Profiling Hyperscale Big Data Processing

Abraham Gonzalez, Aasheesh Kolli, Samira Manabi Khan, Sihang Liu, Vidushi Dadu, Sagar Karandikar, Jichuan Chang, Krste Asanovic, Parthasarathy Ranganathan

Computing demand continues to grow exponentially, largely driven by “big data” processing on hyperscale data stores. At the same time, the slowdown in Moore’s law is leading the industry to embrace custom computing in large-scale systems. Taken together, these trends motivate the need to characterize live production traffic on these large data processing platforms and understand the opportunity of acceleration at scale.

This paper addresses this key need. We characterize three important production distributed database and data analytics platforms at Google to identify key hardware acceleration opportunities and perform a comprehensive limits study to understand the trade-offs among various hardware acceleration strategies.

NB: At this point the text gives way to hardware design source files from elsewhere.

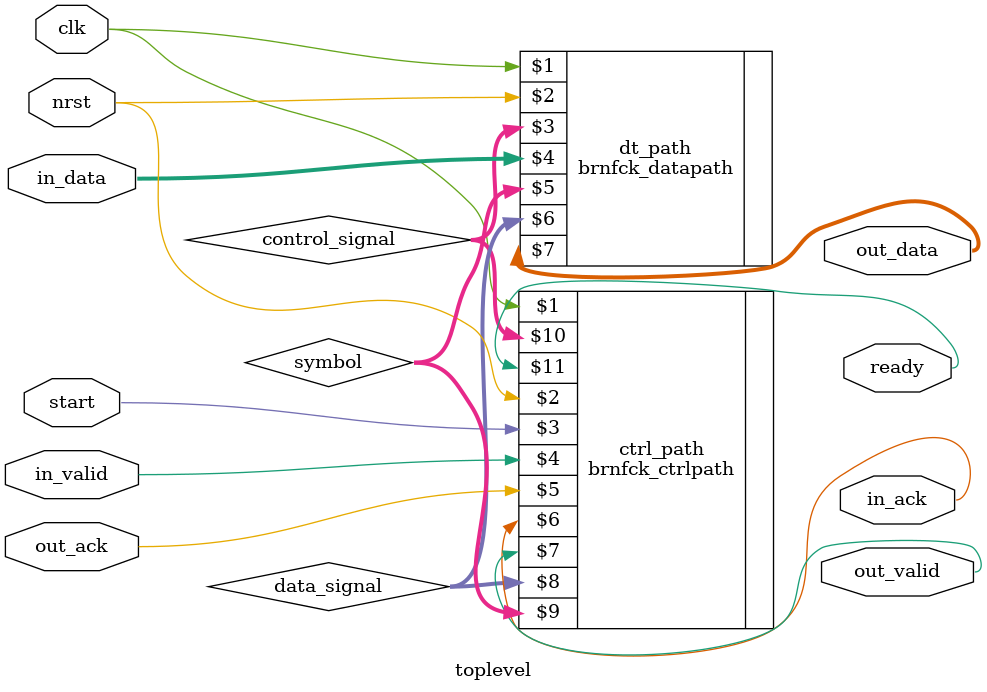
<source format=sv>
`include "data_path.sv"
`include "control_path.sv"

module toplevel(
    input clk,
    input nrst,
    input [7:0] in_data,
    input in_valid,
    output in_ack,
    output [7:0] out_data,
    output out_valid,
    input out_ack,
    input start,
    output ready
);
    logic [7:0] symbol;
    logic [2:0] data_signal;
    logic [4:0] control_signal;

    brnfck_ctrlpath ctrl_path(
        clk, 
        nrst, 
        start, 
        in_valid, 
        out_ack, 
        in_ack, 
        out_valid, 
        data_signal, 
        symbol, 
        control_signal, 
        ready
    );

    brnfck_datapath dt_path(
        clk, 
        nrst, 
        control_signal, 
        in_data, 
        symbol, 
        data_signal, 
        out_data    
    );
endmodule
</source>
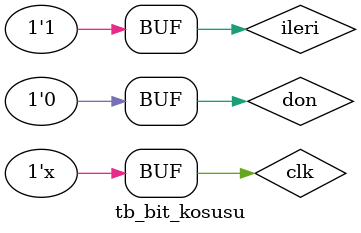
<source format=v>
`timescale 1ns / 1ps


module tb_bit_kosusu(

    );
    reg clk=0;
    reg ileri;
    reg don;
    wire [1:0] bolge;
    wire [7:0]x;
    wire [7:0]y;
    wire bitti_mi;
    
    bit_kosusu tb(clk,ileri,don,bolge,x,y,bitti_mi);
    
    always begin
    clk = ~clk;
    #5;
    end
    
    initial begin
    don=1;
    
    ileri=1;
    #100;
    ileri=0;
    don=1;
    #10;
    
    ileri=1;
    #100;
    ileri=0;
    don=1;
    #10;
    
    ileri=1;
    #100;
    ileri=0;
    don=1;
    #10;
    
    ileri=1;
    #200;
    ileri=0;
    don=0;
    #10;
    
    ileri=1;
    #90;
    
    
   
    
    
    end
endmodule

</source>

We observe that hyperscale data processing platforms spend significant time on distributed storage and other remote work across distributed workers. Therefore, optimizing storage and remote work in addition to compute acceleration is critical for these platforms. We present a detailed breakdown of the compute-intensive functions in these platforms and identify dominant key data operations related to datacenter and systems taxes. We observe that no single accelerator can provide a significant benefit but collectively, a sea of accelerators, can accelerate many of these smaller platform-specific functions. We demonstrate the potential gains of the sea of accelerators proposal in a limits study and analytical model. We perform a comprehensive study to understand the trade-offs between accelerator location (on-chip/off-chip) and invocation model (synchronous/asynchronous). We propose and evaluate a chained accelerator execution model where identified compute-intensive functions are accelerated and pipelined to avoid invocation from the core, achieving a 3x improvement over the baseline system while nearly matching identical performance to an ideal fully asynchronous execution model.

URL: https://dl.acm.org/doi/10.1145/3579371.3589082